• **PROVIDED DATA**:

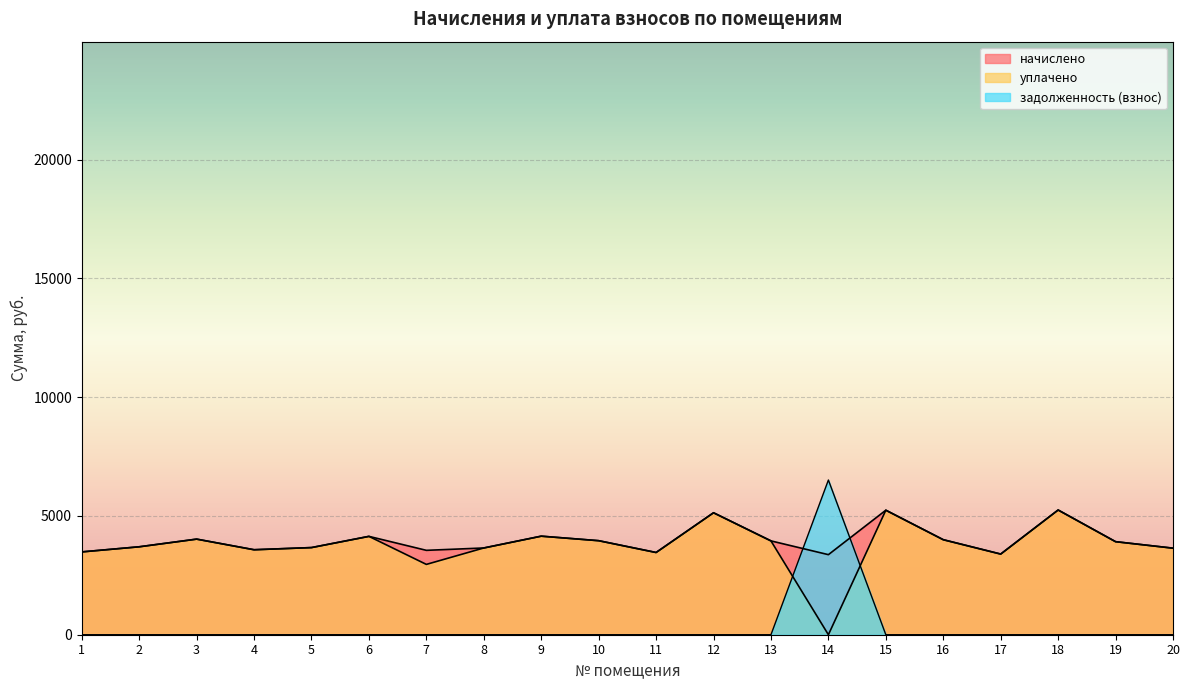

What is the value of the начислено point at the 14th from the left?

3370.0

...

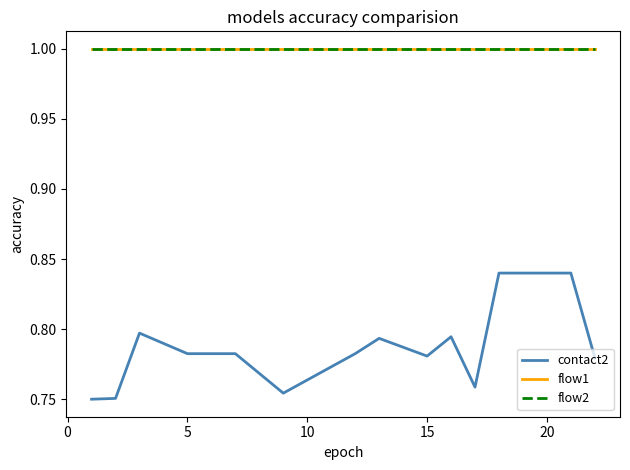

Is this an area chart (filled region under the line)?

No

--

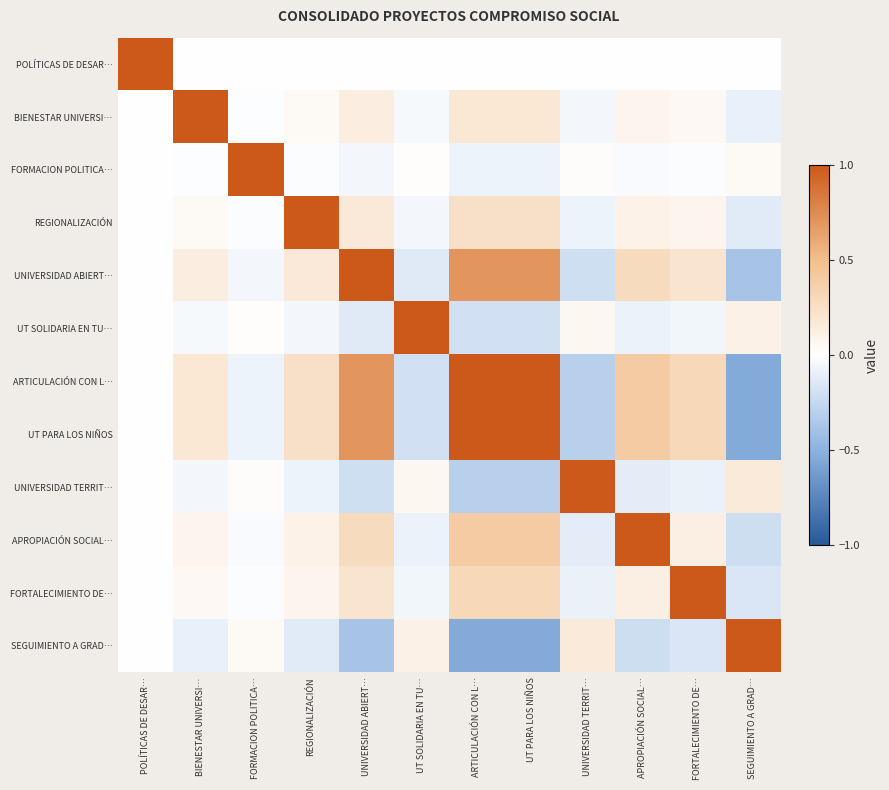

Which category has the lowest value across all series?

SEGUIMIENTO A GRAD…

• **WORK INSTRUCTIONS**:
Starting with the line containing "Which category has" and continuing through the line containing "SEGUIMIENTO A GRAD…", give those lines as a JSON list of strings, one string per line and blank lines omitted.

• **EXERCISE RESULT**:
[
  "Which category has the lowest value across all series?",
  "SEGUIMIENTO A GRAD…"
]